It means you're doing a little better than if you can only come up with flash fiction.


----------



## JosephB (Jul 5, 2010)

Heh.


----------



## MeeQ (Jul 5, 2010)

Hmm... Does this make Poetry foreplay?


----------



## Like a Fox (Jul 5, 2010)

Or masturbation.


----------



## MeeQ (Jul 5, 2010)

In this day and age, Isn't that really just the same thing?


----------



## garza (Jul 5, 2010)

ppsage - Published is published. If the cheque-writing editor knew that a work had been posted on the Internet, he would take that into consideration but not necessarily reject it on that account. I say that based on the fact that I've had a few essays published in the little lit mags and later picked up by major media. 

However, don't try that the other way around, which is why I kept my personal notes on the oil spill separate from material I was writing under contract. It would be unethical and illegal for me to sell material to a publisher and then post that material here.


----------



## Olly Buckle (Jul 5, 2010)

Why so few options? What of those who wish to read for enjoyment and review in detail? Those who want to tear apart a story they have enjoyed reading, possibly to demonstrate their knowledge, or possibly from sheer viciousness? How about posers who don't really like the attention it brings but act out of compulsion? Then there are those who understand perfectly why they are here but are unwilling to share the information, The list goes on.


----------



## Divus (Jul 20, 2010)

If one were to write reams and no one ever read what had been written then it would be like spending an afternoon baking a cake and then chucking it in the dustbin.

If I post some of what I have written on this Forum - all I need to be told from time to time is whether it is crap, nonsense, unintelligible or good to read.    If it is always crap, then I'll stop making cakes. 

But noone is ever going to pay me for writing and even if they did it will only be in peanuts.


----------



## Foxee (Jul 20, 2010)

Baron said:


> It means you're doing a little better than if you can only come up with flash fiction.


Whoa, whoa there Cowboy, I happen to think that writing good flash fiction is a separate skill if not a more difficult task than longer fiction. After all, if you've got fewer words to work with they'd better be the right ones or it all falls apart.

*cues 'High Noon' theme*


> But noone is ever going to pay me for writing and even if they did it  will only be in peanuts.

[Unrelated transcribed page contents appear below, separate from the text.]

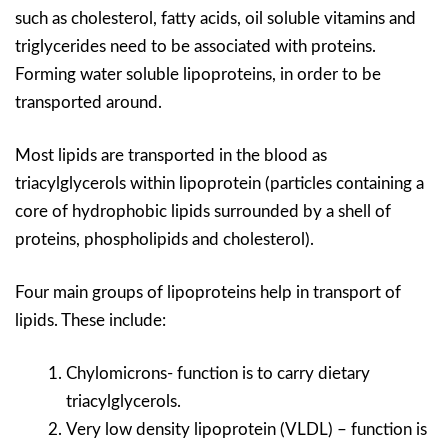
such as cholesterol, fatty acids, oil soluble vitamins and
triglycerides need to be associated with proteins.
Forming water soluble lipoproteins, in order to be
transported around.
Most lipids are transported in the blood as
triacylglycerols within lipoprotein (particles containing a
core of hydrophobic lipids surrounded by a shell of
proteins, phospholipids and cholesterol).
Four main groups of lipoproteins help in transport of
lipids. These include:
Chylomicrons- function is to carry dietary
triacylglycerols.
Very low density lipoprotein (VLDL) – function is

Wow, that's sad. You seem to be aiming for the ground here.


----------



## The Backward OX (Jul 21, 2010)

Divus said:


> But noone is ever going to pay me for writing and even if they did it will only be in peanuts.


 


Foxee said:


> Wow, that's sad. You seem to be aiming for the ground here.


 
I think it's more realistic than sad. I prolly identify with Divus, with similarities of age and experience.


----------



## Ilasir Maroa (Jul 21, 2010)

Foxee said:


> Whoa, whoa there Cowboy, I happen to think that writing good flash fiction is a separate skill if not a more difficult task than longer fiction. After all, if you've got fewer words to work with they'd better be the right ones or it all falls apart.




I'm with Foxee on this one.


----------



## Sam (Jul 21, 2010)

Foxee said:


> Whoa, whoa there Cowboy, I happen to think that writing good flash fiction is a separate skill if not a more difficult task than longer fiction. After all, if you've got fewer words to work with they'd better be the right ones or it all falls apart.



Yes and no. Flash fiction is an inherently difficult skill to pull off. To make someone care about a character or a setting in such a limited amount of words? That's exigent. I have nothing but respect for people who can pull it off. Nevertheless, writing a novel is just as difficult a skill to pull off. Keeping the interest, tension, and suspense levels as high as they can be for so many words is a daunting prospect. They require different kinds of skills, but they're equally as difficult to pull off.


----------



## The Backward OX (Jul 21, 2010)

Sam, you have a one-track mind. You used "pull off" four times in one paragraph.


----------



## Sam (Jul 21, 2010)

The Backward OX said:


> Sam, you have a one-track mind. You used "pull off" four times in one paragraph.



LOL!


----------



## Foxee (Jul 21, 2010)

This may be an unfamiliar idea but why don't we take a positive view here? Anyone can improve their writing craft if they try. And anyone has a shot at publishing their work if they keep improving and research their market wisely. The reality of it is that success or failure are both possible here but assuming failure won't help at all.


----------



## Divus (Jul 21, 2010)

I really don't know why this little poem came to mind whilst I was reading the various posts on this thread.

Quote:
Little fly upon the wall
Ain't you got no friends at all ?
Ain't you got no sister, brother?
Ain't you got no father, mother?
Agh, squash the buggar.

I suppose hope is eternal which is exactly why the casinos in Las Vegas make the Mafia a fortune.


----------



## The Backward OX (Jul 21, 2010)

You’re right of course. This is what keeps me sniffing around the plumber’s secretary (not her real occupation).
There’s just a few small matters, like waiting for the plumber (not his real occupation) to get hit by a bus, and winning Lotto, and convincing the quack a course of Cialis won’t kill me, and sending ‘er indoors off on a permanent cruise….dream on, OX.


----------



## Baron (Jul 21, 2010)

The Backward OX said:


> Would you like to read stories FOR ENJOYMENT on this site?
> 
> Is your suggestion that the stories posted on this site can't be enjoyed?


----------



## The Backward OX (Jul 21, 2010)

Baron said:


> Is your suggestion that the stories posted on this site can't be enjoyed?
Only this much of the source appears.